The probability that a random integer near $x$ is $y$-smooth is a subtle function of

$$
u=\frac{\log x}{\log y}.
$$

This probability is governed by the Dickman function.

Smoothness therefore provides a bridge between probabilistic number theory and practical algorithms.

## Randomness and Primes

Prime numbers are deterministic, but their distribution often appears random.

The prime number theorem says that the density of primes near $x$ is approximately

$$
\frac1{\log x}.
$$

Thus one may heuristically model a large integer $n$ as prime with probability

$$
\frac1{\log n}.
$$

This model is imperfect but powerful. It leads to plausible predictions about:

- prime gaps,
- twin primes,
- primes in short intervals,
- prime values of polynomials.

Many conjectures in analytic number theory arise from refined probabilistic models of primes.

## Limitations of Random Models

Random models are useful, but they must be treated carefully.

Arithmetic events are not truly independent. For example, divisibility by different primes behaves almost independently in many settings, but congruence restrictions can create strong dependencies.

A simple example is parity. Except for $2$, all primes are odd. Therefore a naive random model that ignores congruences will badly mispredict patterns involving adjacent primes.

Good probabilistic models must respect local arithmetic constraints.

## Local Conditions

Many number-theoretic probabilities are products of local factors.

A local condition is a condition modulo a prime power.

For example, the probability that an integer is squarefree comes from avoiding divisibility by $p^2$ for every prime $p$.

Such probabilities often take the form

$$
\prod_p c_p,
$$

where $c_p$ is a local density at $p$.

This local-to-global structure appears throughout modern number theory, from elementary density problems to the Hardy-Littlewood conjectures and the arithmetic of algebraic varieties.

## Random Integers in Algorithms

Random integer models are not only theoretical.

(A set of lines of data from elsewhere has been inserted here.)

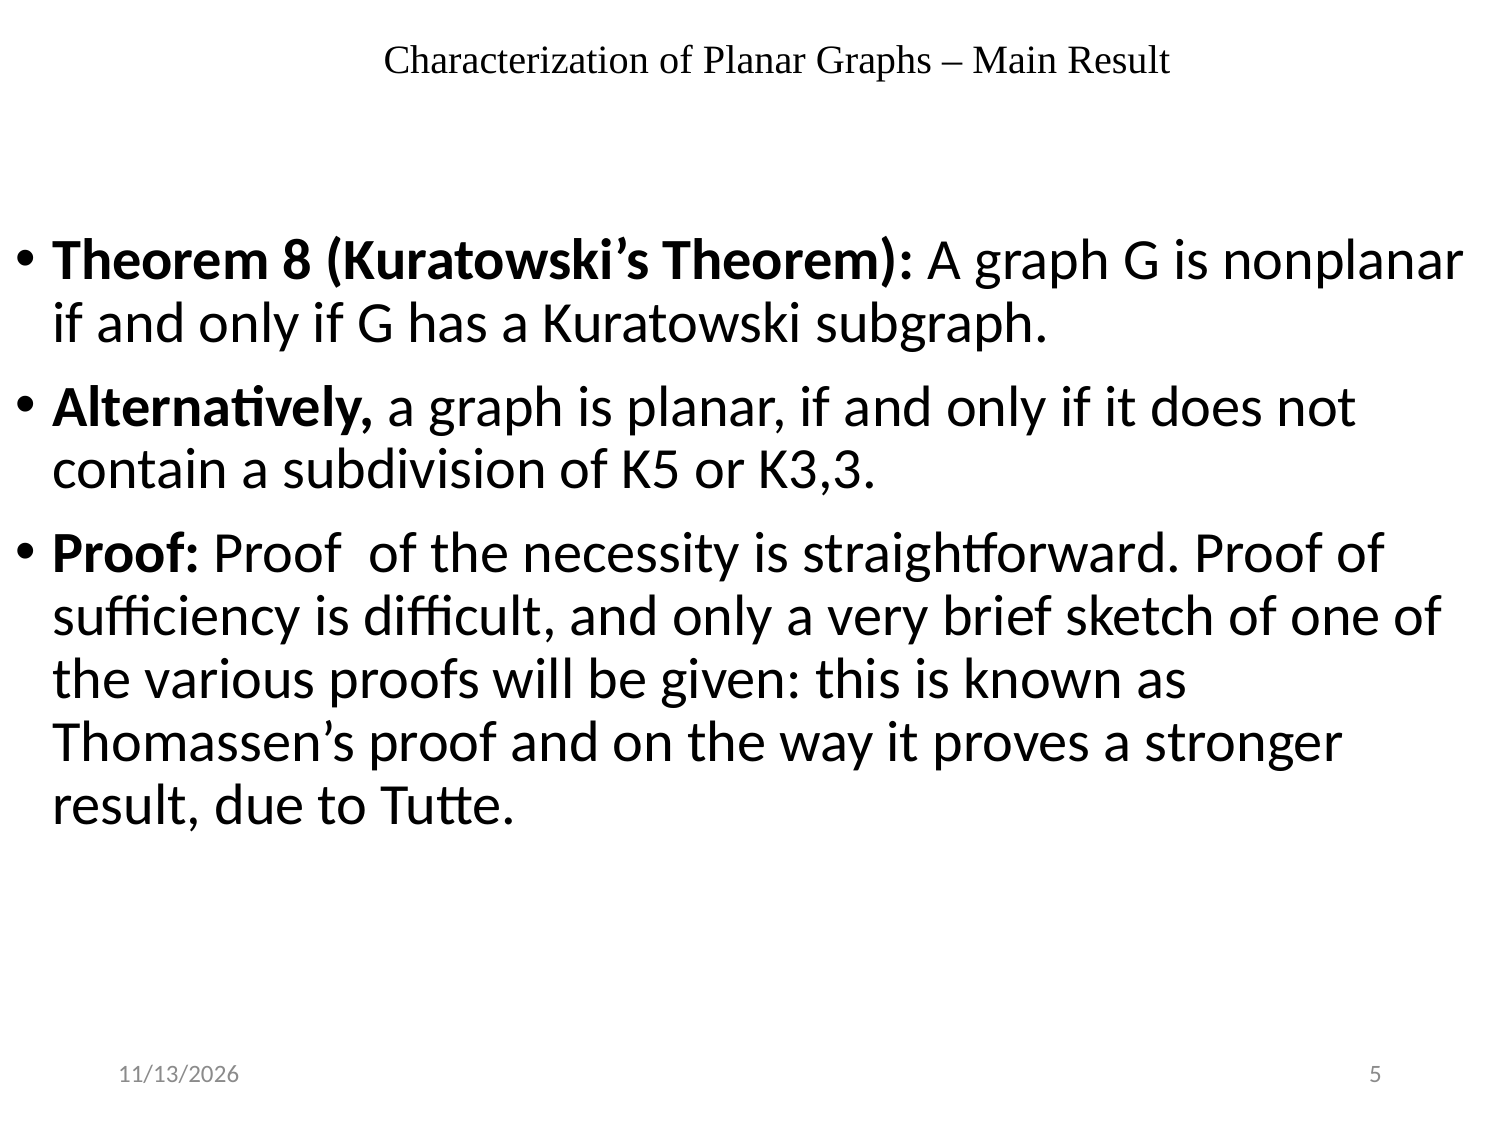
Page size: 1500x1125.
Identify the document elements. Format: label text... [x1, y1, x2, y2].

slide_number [103, 1042, 441, 1103]
list Theorem 8 (Kuratowski’s Theorem): A graph G is nonplanar if and only if G has a Kuratowski subgraph. Alternatively, a graph is planar, if and only if it does not contain a subdivision of K5 or K3,3. Proof: Proof of the necessity is straightforward. Proof of sufficiency is difficult, and only a very brief sketch of one of the various proofs will be given: this is known as Thomassen’s proof and on the way it proves a stronger result, due to Tutte. [0, 221, 1500, 1125]
title Characterization of Planar Graphs – Main Result [119, 30, 1436, 139]
slide_number 5 [1059, 1042, 1397, 1103]
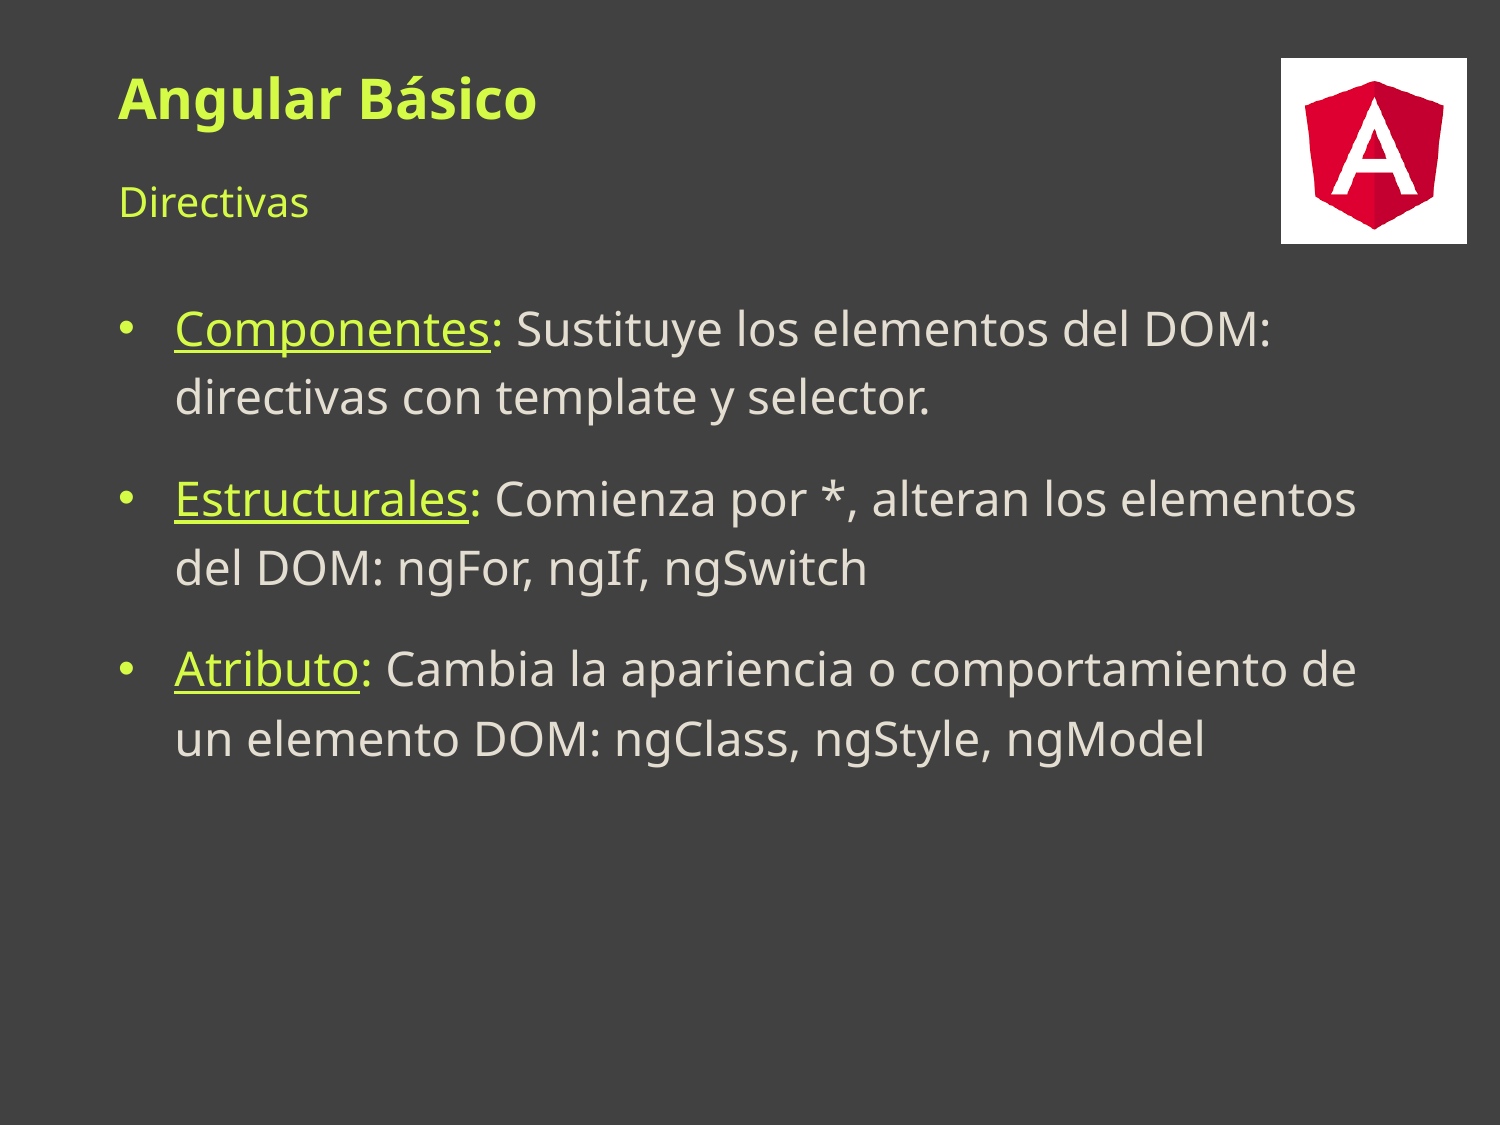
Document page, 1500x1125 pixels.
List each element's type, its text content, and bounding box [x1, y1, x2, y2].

list Directivas [103, 163, 1282, 244]
picture [1281, 58, 1467, 244]
list Componentes: Sustituye los elementos del DOM: directivas con template y selector. Estructurales: Comienza por *, alteran los elementos del DOM: ngFor, ngIf, ngSwitch Atributo: Cambia la apariencia o comportamiento de un elemento DOM: ngClass, ngStyle, ngModel [103, 278, 1397, 1014]
title Angular Básico [103, 59, 1282, 144]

They also guide algorithm design.

For example:

| Algorithmic Question | Probabilistic Input |
|---|---|
| Random prime generation | Density of primes near $x$ |
| Integer factorization | Probability of smooth values |
| Primality testing | Behavior of pseudoprimes |
| Cryptography | Distribution of large primes |
| Hashing to groups | Randomness over finite structures |

Many algorithms rely on the fact that certain useful integers occur with predictable frequency.

## Typical and Exceptional Behavior

Probabilistic number theory distinguishes typical behavior from exceptional behavior.

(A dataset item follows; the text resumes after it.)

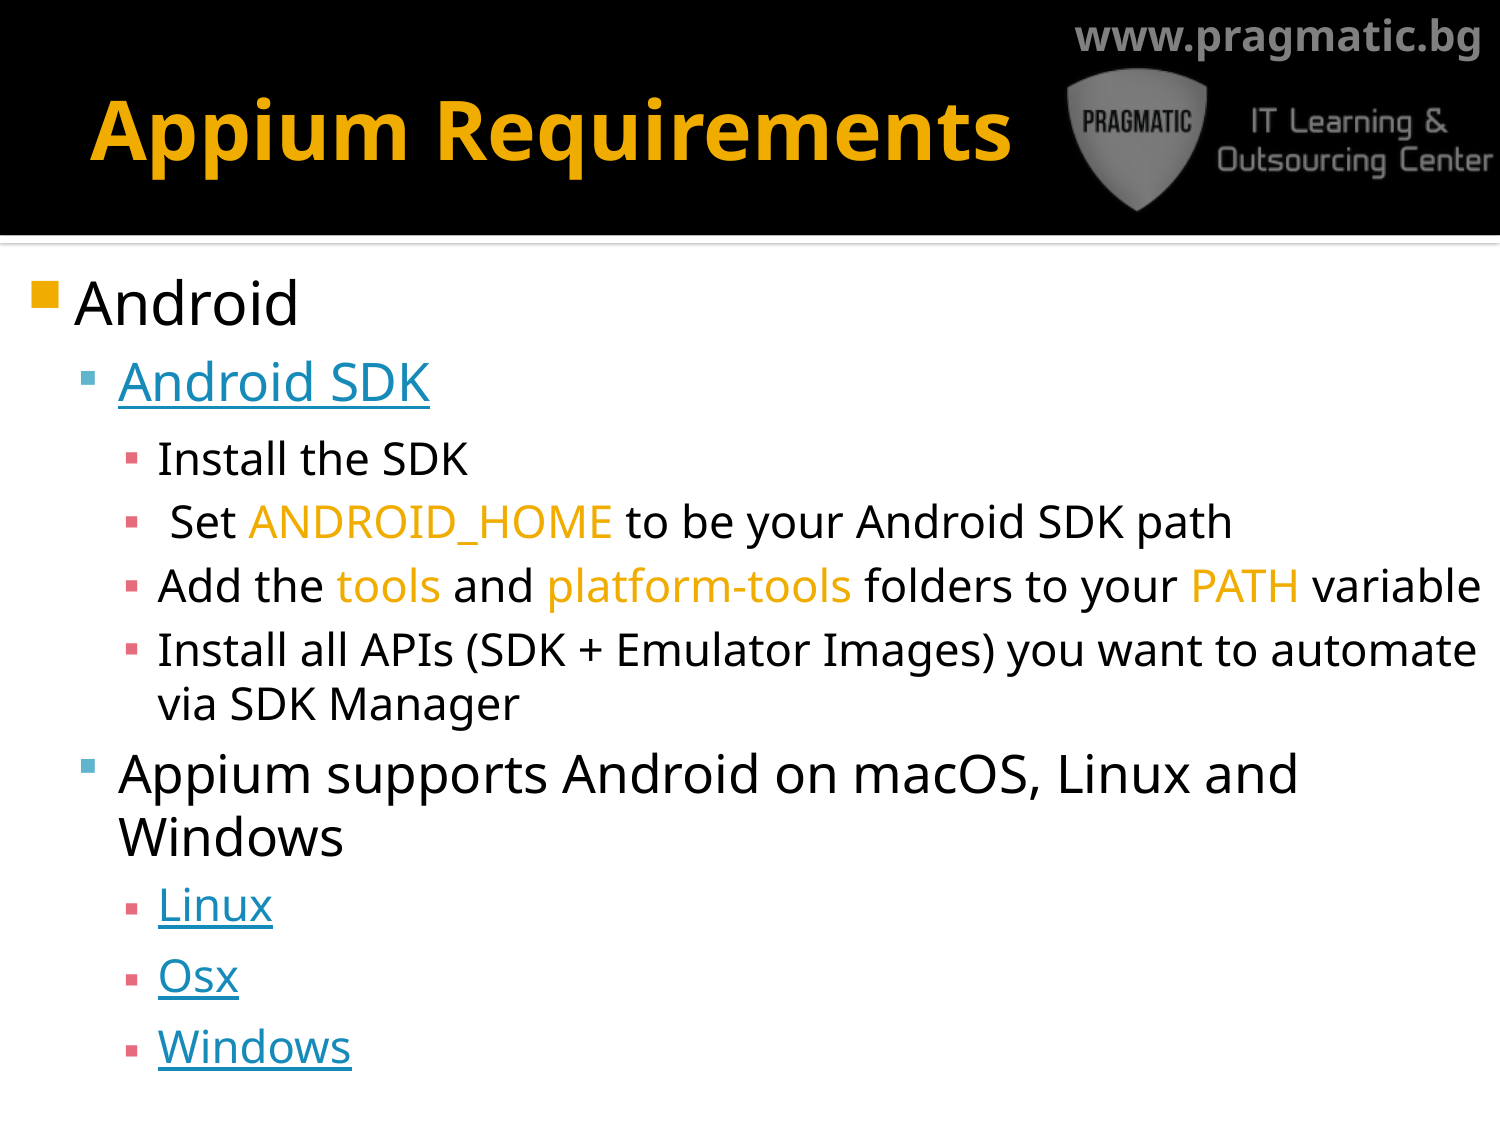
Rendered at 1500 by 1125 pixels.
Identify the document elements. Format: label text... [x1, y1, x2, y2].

list Android Android SDK Install the SDK Set ANDROID_HOME to be your Android SDK path Add the tools and platform-tools folders to your PATH variable Install all APIs (SDK + Emulator Images) you want to automate via SDK Manager Appium supports Android on macOS, Linux and Windows Linux Osx Windows [0, 249, 1500, 1125]
title Appium Requirements [75, 24, 1063, 231]
picture [1063, 62, 1500, 217]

For example, a typical integer has about

$$
\log\log n
$$

prime factors, but some integers have far more or far fewer.

A prime has exactly one prime factor. A highly composite number has many small factors.

Number theory often studies both sides:

- the normal behavior of most integers,
- the rare behavior of exceptional integers.

Both are important.

## Conceptual Importance

Random integers provide a probabilistic lens on arithmetic.

They allow us to ask what divisibility, factorization, primality, and smoothness look like on average.

This viewpoint explains why many arithmetic phenomena have statistical regularities despite being completely deterministic.

Probabilistic number theory therefore connects elementary divisibility with probability theory, analytic estimates, computational algorithms, and modern conjectures about primes.